> [Excerpt to read]
Most owners and tenants of commercial properties are at least aware of the recent efforts to create a “split roll” property tax system in California. Many have believed that the proposed legislation, if enacted, will effect only minor changes to Proposition 13. Some recognize that the massive deficits now facing state and local governments have accelerated both the pace and the scope of suggested modifications to the current system. Few, however, realize the potentially dramatic effect—on both commercial owners and local governments—of a class-action lawsuit working its way through the Orange County court system.

The case is County of Orange v Orange County Assessment Appeals Board No. 3 (referred to here as “Pool”). Plaintiff Pool is the owner of a single-family home in Seal Beach; he also is a property tax attorney. Pool was able to convince a trial court judge to render an interpretation of Prop. 13 that no taxpayer, no legislator, no judge and no jury has so much as even suggested in the 25 years since passage of the proposition. If not reversed on appeal, the decision, which misconstrues the language of the numerous applicable property tax statutes and regulations and flies in the face of reason and fairness, will cost Orange County more than $1 billion. Copy-cat litigation has been filed in a numerous other counties. Do the math and you get a sense of the potential impact throughout California.

So what’s Pool all about? Pool purchased a residence in late 1995 for $330,000, and his property was reassessed at the purchase price. Prop. 13 permits annual assessed value increases based on CPI, to a maximum of 2%, over the original purchase price. The Orange County Assessor, evidently acknowledging a flat real estate market, made no increase in the assessed value for the following tax year—although he could have increased it by 2% to $336,600. The market apparently improved the next year. The Assessor determined that the property’s market value was higher than $344,000; however, following a procedure that has been utilized by assessors throughout California for almost 25 years, the Assessor limited Pool’s assessed value to $343,332, i.e., a 2% increase over the prior year’s $336,600 “limit.” Pool cried foul. Because the Assessor voluntarily had kept the prior year’s assessed value at $330,000—not the $336,600 limit—the $343,332 assessed value represented a one-year increase of more than 4%; and Pool asserted that the increase violated Prop. 13’s annual 2% limitation.

In agreeing with Pool, the trial court simply superimposed Prop. 13’s limitation on permitted annual increases to a property’s original acquisition cost onto any annual increase in assessed value. At first blush, the Pool decision seems like a great windfall for property owners. But when you view it in the context of the current Bay Area market, you begin to understand the fiscal impact. A property’s assessed value cannot be increased over the acquisition cost by more than 2% annually, even in the hottest of real estate markets. When the market takes a dive, under Prop. 13 the property owner can seek an immediate reduction in assessed value. Since Prop 13 has a ceiling but no floor, the owner can get a reduction of 10%, 20% or even 50% (think Silicon Valley commercial market in 2002!); and now, under the rationale of Pool, that reduced value thereafter could never be increased by more than 2% annually!

Local governments have long viewed Prop. 13 as an unconstitutional assault on their fiscal lifeline but most have adapted quite well over the 25 years since its passage. Then along comes Pool, which is akin to Prop. 13 on steroids: the limits on tax increases during boom times that the proposition was designed to address would be superimposed on assessed values ratcheted down during the leanest of markets. A classic we (property owners) win and you (local government) lose scenario. And certainly not one that local governments are likely to tolerate.

> [Information given]

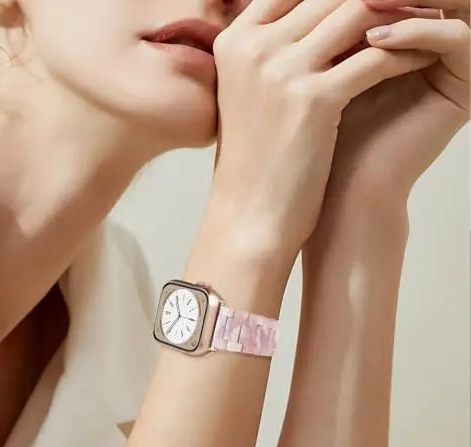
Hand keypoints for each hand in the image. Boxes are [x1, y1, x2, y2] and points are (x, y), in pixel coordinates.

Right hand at [208, 0, 438, 266]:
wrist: (251, 212)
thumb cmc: (255, 160)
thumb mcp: (251, 96)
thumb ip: (273, 54)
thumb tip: (315, 27)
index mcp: (234, 43)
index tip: (369, 5)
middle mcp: (254, 48)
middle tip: (409, 5)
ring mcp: (281, 71)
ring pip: (356, 13)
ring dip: (398, 16)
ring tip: (425, 24)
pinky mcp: (313, 100)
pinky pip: (375, 58)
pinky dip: (404, 54)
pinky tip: (421, 60)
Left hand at [321, 0, 468, 210]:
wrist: (342, 182)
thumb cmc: (323, 129)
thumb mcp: (324, 65)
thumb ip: (332, 22)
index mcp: (404, 35)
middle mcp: (433, 44)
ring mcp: (454, 64)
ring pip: (449, 2)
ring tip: (361, 2)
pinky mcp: (467, 84)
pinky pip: (456, 38)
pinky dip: (417, 32)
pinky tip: (374, 40)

> [Exercise requirements]
Please condense the paragraph of the Prop. 13 article that begins "So what's Pool all about?" into a short bulleted list that keeps its main facts. The listing above comes from a separate, unrelated source.

> [Exercise output]
- In late 1995, Pool bought a residence for $330,000, and it was reassessed at that purchase price.
- Prop. 13 allows assessed value to rise each year with CPI, by at most 2%, over the original purchase price.
- The real estate market was flat, so the Orange County Assessor did not raise the assessed value for the next tax year, although a 2% increase to $336,600 was allowed.
- The market improved the following year. The Assessor found a market value above $344,000 but capped the assessed value at $343,332, which was 2% over the prior year's $336,600 limit. Assessors throughout California had used this procedure for almost 25 years.
- Pool objected. Because the prior year's value had stayed at $330,000, the new value was a one-year increase of more than 4%, and he argued that this violated Prop. 13's 2% annual limit.